• _EXERCISE_: Your copy of the entries must be exact, and it must not include the pictures.

(Saved entries)
*** Begin section ***

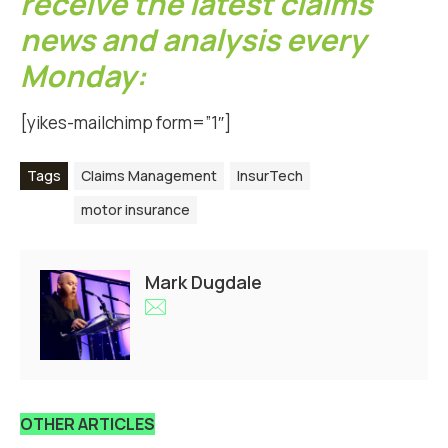
receive the latest claims
news and analysis every
Monday:
[yikes-mailchimp form=”1″]
Tags
Claims Management
InsurTech
motor insurance
Mark Dugdale
OTHER ARTICLES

*** End section ***

• _ANSWER TO THE PROBLEM_:
receive the latest claims
news and analysis every
Monday:
[yikes-mailchimp form=”1″]
Tags
Claims Management
InsurTech
motor insurance
Mark Dugdale
OTHER ARTICLES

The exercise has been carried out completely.